Passage shown
%%

Algorithms
----------

**What's the process for implementing new algorithms in H2O?**

This `blog post <http://blog.h2o.ai/2014/11/hacking-algorithms-in-h2o-with-cliff/>`__ by Cliff
walks you through building a new algorithm, using K-Means, Quantiles,
and Grep as examples.

To learn more about performance characteristics when implementing new
algorithms, refer to Cliff's `KV Store
Guide <http://blog.h2o.ai/2014/05/kv-store-memory-analytics-part-2-2/>`__.

--------------

**How do I find the standard errors of the parameter estimates
(p-values)?**

P-values are currently supported for non-regularized GLM. The following
requirements must be met:

-  The family cannot be multinomial
-  The lambda value must be equal to zero
-  The IRLSM solver must be used
-  Lambda search cannot be used

To generate p-values, do one of the following:

-  check the *compute\_p\_values* checkbox in the GLM model builder in
   Flow
-  use ``compute_p_values=TRUE`` in R or Python while creating the model

The p-values are listed in the coefficients table (as shown in the
following example screenshot):

.. figure:: ../images/Flow_Pvalues.png
   :alt: Coefficients Table with P-values

--------------

**How do I specify regression or classification for Distributed Random
Forest in the web UI?**

If the response column is numeric, H2O generates a regression model. If
the response column is enum, the model uses classification. To specify
the column type, select it from the drop-down column name list in the
**Edit Column Names and Types** section during parsing.

--------------

**What's the largest number of classes that H2O supports for multinomial
prediction?**

For tree-based algorithms, the maximum number of classes (or levels) for
a response column is 1000.

%%

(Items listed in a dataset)
%%

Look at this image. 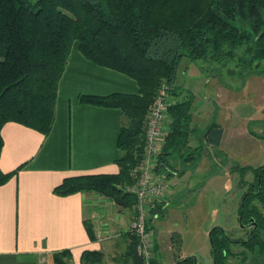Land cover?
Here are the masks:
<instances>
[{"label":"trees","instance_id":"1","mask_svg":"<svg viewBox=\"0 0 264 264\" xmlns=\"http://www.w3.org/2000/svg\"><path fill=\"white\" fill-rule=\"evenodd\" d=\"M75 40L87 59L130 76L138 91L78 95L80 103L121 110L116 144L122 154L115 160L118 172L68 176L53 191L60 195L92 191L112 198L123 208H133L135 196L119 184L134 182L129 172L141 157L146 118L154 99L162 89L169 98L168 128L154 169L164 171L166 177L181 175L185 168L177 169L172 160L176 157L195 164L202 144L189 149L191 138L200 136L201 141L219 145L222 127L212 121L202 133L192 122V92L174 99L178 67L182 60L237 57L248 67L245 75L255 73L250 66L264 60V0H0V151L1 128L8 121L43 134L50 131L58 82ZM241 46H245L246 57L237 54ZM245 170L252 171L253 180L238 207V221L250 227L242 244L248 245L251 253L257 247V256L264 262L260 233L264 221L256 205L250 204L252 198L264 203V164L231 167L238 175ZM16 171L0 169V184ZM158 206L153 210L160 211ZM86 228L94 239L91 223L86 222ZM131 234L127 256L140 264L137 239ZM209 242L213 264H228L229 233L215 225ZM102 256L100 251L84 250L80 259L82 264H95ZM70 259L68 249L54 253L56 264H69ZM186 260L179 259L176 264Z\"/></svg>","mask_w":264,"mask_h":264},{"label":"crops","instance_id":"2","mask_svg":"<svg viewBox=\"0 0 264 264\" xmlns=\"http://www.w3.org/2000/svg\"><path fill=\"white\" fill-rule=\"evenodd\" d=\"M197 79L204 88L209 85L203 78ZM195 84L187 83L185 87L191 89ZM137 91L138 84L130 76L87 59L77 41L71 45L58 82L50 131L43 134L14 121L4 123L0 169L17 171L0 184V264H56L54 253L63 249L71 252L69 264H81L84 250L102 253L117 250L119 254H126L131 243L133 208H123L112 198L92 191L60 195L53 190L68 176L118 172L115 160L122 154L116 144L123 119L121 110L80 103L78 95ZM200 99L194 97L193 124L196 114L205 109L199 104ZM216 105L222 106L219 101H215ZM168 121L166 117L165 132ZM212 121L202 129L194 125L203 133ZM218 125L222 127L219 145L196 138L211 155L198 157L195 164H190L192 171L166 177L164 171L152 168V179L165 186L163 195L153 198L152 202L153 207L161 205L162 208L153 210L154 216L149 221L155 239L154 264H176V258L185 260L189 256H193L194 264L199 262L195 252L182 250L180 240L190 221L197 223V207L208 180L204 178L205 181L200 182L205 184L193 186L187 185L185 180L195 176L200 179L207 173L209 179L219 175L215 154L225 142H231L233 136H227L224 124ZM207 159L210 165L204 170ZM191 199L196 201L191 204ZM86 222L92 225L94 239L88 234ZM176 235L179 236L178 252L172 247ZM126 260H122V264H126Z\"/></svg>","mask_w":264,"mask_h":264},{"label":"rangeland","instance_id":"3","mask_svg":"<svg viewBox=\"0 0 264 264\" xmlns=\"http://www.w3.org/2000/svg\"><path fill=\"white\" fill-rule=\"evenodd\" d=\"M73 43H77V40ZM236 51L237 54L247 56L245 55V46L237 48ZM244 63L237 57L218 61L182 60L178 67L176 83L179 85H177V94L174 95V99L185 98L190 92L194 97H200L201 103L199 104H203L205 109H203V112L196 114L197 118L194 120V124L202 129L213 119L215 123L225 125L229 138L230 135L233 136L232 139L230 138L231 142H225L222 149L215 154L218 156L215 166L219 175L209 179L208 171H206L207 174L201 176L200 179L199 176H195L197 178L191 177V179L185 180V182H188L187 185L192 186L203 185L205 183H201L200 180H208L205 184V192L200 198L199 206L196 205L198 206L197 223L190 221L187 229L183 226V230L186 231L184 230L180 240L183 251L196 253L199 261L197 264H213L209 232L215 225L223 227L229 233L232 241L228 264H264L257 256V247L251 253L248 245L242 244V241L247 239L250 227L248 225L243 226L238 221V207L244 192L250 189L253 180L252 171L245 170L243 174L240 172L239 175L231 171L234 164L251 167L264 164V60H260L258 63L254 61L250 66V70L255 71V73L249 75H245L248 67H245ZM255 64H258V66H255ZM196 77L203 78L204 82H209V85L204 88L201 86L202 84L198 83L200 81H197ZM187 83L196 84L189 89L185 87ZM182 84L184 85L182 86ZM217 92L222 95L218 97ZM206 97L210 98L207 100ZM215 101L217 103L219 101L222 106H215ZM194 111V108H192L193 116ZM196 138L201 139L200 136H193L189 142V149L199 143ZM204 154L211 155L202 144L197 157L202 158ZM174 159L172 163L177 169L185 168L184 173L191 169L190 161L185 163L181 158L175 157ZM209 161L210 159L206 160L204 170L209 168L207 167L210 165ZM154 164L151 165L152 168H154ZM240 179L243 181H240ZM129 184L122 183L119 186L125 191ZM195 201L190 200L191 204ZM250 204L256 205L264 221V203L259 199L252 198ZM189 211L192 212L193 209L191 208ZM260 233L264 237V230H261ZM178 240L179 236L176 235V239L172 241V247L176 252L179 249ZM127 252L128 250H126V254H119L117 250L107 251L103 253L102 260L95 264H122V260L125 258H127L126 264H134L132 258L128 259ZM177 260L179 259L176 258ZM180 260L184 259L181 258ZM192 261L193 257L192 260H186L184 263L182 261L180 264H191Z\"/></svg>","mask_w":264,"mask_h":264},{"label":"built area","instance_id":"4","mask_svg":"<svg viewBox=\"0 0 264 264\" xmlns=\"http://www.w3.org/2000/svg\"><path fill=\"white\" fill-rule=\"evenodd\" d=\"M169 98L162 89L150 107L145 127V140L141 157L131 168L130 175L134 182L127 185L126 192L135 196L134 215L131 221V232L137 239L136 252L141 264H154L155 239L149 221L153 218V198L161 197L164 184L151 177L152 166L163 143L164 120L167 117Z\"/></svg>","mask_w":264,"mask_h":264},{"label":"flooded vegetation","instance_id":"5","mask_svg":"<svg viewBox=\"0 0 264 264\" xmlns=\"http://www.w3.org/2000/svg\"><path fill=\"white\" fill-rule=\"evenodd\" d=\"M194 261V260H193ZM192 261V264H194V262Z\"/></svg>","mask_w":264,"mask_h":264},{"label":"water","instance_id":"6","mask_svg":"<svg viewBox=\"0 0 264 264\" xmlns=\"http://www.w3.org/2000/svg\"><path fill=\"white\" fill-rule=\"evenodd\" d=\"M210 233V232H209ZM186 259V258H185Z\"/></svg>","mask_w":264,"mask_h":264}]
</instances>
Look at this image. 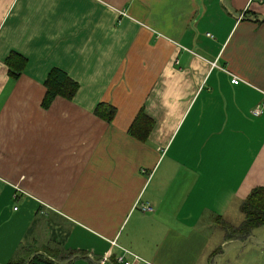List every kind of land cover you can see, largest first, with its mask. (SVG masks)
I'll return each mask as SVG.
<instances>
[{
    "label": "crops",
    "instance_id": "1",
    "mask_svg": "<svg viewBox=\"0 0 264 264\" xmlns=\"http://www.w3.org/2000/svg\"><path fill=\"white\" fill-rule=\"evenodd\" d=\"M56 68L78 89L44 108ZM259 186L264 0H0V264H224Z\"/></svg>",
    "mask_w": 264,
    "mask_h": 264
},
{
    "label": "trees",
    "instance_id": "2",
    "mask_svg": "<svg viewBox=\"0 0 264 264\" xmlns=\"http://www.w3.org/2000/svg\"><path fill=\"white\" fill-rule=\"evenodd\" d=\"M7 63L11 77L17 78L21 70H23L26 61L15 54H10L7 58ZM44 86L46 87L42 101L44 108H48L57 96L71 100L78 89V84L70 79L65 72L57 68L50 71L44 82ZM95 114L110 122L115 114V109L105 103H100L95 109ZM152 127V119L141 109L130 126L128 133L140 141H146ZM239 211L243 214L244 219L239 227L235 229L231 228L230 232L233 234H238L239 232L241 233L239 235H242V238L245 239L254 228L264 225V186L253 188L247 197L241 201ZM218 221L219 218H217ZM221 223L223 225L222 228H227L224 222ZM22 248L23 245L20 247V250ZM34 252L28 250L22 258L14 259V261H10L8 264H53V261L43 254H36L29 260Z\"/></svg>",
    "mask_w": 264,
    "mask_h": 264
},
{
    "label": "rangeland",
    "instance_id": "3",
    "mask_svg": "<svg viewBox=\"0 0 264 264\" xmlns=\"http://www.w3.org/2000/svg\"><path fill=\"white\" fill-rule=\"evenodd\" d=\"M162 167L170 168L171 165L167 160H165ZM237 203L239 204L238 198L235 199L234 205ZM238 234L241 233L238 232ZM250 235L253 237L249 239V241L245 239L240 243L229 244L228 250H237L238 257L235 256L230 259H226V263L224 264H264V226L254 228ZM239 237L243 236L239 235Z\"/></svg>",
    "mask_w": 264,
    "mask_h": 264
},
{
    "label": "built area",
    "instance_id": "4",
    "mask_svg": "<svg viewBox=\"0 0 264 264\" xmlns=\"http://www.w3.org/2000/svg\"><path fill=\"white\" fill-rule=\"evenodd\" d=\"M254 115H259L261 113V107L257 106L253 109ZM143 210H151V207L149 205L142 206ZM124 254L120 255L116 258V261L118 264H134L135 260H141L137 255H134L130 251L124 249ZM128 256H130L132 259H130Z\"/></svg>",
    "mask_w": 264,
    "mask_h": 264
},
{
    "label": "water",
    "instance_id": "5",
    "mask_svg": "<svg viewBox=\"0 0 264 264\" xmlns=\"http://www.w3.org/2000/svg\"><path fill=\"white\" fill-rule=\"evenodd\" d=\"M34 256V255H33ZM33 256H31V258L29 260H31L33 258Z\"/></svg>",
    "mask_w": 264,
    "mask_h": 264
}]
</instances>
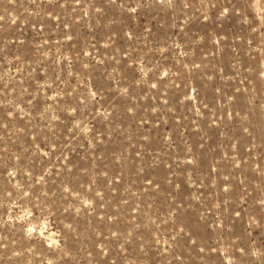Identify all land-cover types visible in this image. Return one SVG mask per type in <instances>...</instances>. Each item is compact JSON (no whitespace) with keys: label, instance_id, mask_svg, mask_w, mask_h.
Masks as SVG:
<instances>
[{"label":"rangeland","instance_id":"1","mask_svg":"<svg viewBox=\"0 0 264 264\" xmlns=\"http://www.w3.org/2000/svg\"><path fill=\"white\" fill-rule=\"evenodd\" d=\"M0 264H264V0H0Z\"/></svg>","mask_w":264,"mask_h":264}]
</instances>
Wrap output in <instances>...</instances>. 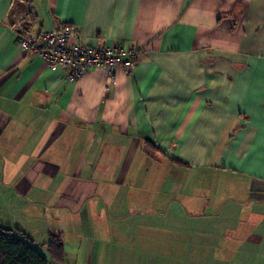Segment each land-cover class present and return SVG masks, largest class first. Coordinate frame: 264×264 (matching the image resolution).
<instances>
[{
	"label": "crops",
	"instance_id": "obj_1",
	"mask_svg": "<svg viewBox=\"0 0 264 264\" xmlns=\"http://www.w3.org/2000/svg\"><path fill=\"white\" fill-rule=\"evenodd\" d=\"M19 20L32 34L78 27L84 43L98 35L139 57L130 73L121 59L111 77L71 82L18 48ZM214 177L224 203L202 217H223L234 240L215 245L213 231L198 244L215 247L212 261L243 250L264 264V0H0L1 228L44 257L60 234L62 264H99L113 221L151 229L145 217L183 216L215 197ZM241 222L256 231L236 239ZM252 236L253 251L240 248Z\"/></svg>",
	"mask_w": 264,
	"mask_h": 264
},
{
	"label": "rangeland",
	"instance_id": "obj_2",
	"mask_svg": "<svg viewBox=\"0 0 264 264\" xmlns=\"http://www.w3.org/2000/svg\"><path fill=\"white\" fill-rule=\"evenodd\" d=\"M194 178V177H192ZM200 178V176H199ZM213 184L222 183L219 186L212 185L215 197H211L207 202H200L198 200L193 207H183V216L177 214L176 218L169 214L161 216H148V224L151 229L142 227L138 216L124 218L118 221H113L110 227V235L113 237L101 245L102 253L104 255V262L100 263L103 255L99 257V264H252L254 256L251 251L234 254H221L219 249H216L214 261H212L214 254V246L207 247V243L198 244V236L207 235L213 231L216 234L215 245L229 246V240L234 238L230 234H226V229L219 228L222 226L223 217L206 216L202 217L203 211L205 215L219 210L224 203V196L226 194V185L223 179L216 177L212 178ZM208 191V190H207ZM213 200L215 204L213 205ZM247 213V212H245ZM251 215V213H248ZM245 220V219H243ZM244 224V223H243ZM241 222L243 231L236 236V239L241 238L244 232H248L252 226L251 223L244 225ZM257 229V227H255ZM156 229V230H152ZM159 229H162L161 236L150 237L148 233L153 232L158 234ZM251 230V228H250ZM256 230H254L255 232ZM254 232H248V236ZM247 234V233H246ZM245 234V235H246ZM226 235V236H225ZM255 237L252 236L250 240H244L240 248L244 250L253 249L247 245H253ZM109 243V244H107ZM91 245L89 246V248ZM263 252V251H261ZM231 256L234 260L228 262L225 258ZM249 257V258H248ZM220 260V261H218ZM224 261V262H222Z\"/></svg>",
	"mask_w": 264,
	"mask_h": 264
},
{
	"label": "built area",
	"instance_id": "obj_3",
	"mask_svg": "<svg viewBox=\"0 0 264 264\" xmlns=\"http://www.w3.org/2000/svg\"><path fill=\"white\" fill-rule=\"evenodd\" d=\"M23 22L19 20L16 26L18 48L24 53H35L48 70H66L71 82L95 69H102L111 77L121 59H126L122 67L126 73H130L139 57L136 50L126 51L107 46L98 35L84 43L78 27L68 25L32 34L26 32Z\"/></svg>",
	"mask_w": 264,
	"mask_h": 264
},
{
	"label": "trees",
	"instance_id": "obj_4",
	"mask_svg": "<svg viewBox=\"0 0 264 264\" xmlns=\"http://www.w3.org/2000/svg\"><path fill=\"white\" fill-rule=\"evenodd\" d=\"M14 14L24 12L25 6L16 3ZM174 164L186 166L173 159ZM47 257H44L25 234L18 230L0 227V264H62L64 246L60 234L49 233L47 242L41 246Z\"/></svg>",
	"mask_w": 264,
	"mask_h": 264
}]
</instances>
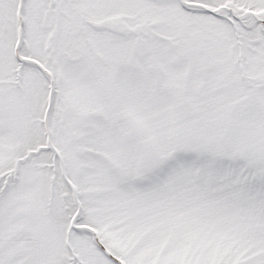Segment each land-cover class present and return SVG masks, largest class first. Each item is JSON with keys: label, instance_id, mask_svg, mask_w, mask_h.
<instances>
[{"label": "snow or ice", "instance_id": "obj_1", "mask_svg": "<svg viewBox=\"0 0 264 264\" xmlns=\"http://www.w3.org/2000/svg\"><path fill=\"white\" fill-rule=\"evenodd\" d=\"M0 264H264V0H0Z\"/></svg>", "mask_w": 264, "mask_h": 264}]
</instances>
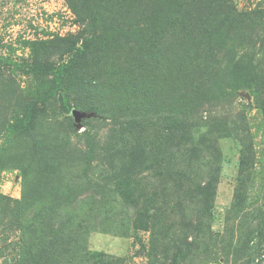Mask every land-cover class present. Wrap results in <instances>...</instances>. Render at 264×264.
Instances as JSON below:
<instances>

%%

What is asked
Using the H2O algorithms FAQ above, decide whether each statement below agrees with it, and answer yes or no with the exact words from the FAQ that settle it: (a) P-values can be generated for a GLM model built with lambda search. (b) H2O builds a regression model when the response column is numeric. (c) Tree-based algorithms allow a response column to have at most 1000 classes.

Exercise response
(a) No: "Lambda search cannot be used"
(b) Yes: "If the response column is numeric, H2O generates a regression model."
(c) Yes: "For tree-based algorithms, the maximum number of classes (or levels) for a response column is 1000."